6. Sale of whole or substantially the whole of undertaking of a company as specified under sub-clause (a) of sub-section (1) of section 293;

7. Giving loans or extending guarantee or providing security in excess of the limit prescribed under sub-section (1) of section 372A;

8. Election of a director under proviso to sub-section (1) of section 252 of the Act;

9. Variation in the rights attached to a class of shares or debentures or other securities as specified under section 106.
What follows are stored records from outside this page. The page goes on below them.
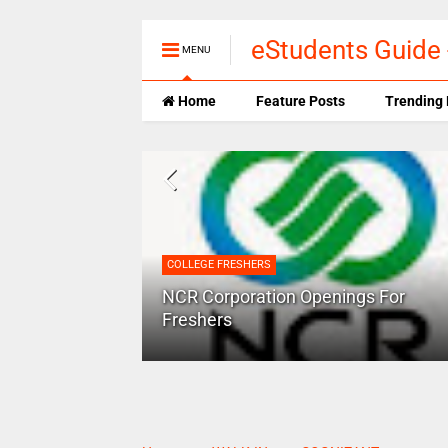
eStudents Guide 
MENU
Home
Feature Posts
Trending 
COLLEGE FRESHERS
 success in a
NCR Corporation Openings For
Freshers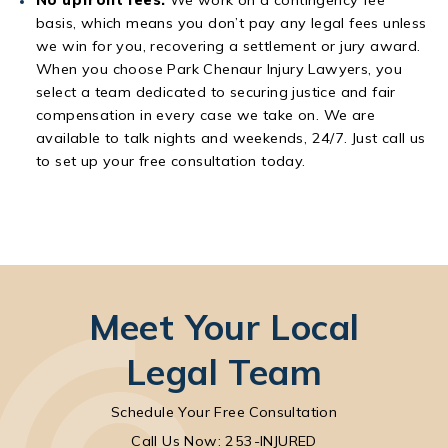
basis, which means you don’t pay any legal fees unless
we win for you, recovering a settlement or jury award.
When you choose Park Chenaur Injury Lawyers, you
select a team dedicated to securing justice and fair
compensation in every case we take on. We are
available to talk nights and weekends, 24/7. Just call us
to set up your free consultation today.
Meet Your Local
Legal Team
Schedule Your Free Consultation
Call Park Chenaur Injury Lawyers on the pho
Call Us Now: 253-INJURED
Having seen the legal provisions as above it is pertinent to discuss whether the objective of this postal ballot has been achieved. I was reading a research article which can be reached through http://www.lawyersclubindia.com/articles/Impact-of-Postal-Ballot-Mechanism-in-Improving-Shareholders--1381.asp which states that on an average around 5% of the shareholders participate in the postal ballot process however these 5% represent atleast 60% of the shareholding. This again brings to the fore that the “Small Individual Investors” for whom this postal ballot will be beneficial and for whose benefit this has been brought in are not utilizing the same for varied reasons. It is high time they realize their responsibilities and participate in the company affairs so that Corporate Governance issues in companies and upheld. Small investors should raise their voice in running the company affairs and should actively participate rather than leaving it to the Directors and majority shareholders.

Shareholder activism is one which will ensure that corporates uphold higher level of Corporate Governance and legal compliance, you may recall shareholders activism was the prime reason why Satyam scandal got broken inspite of the Board giving the nod for buyout of Matyas. This active participation will also help small investors to grow their investment value. Keeping away from corporate affairs will prove detrimental to value growth.

ATTENTION SMALL INVESTORS PLEASE PARTICPATE AND GROW.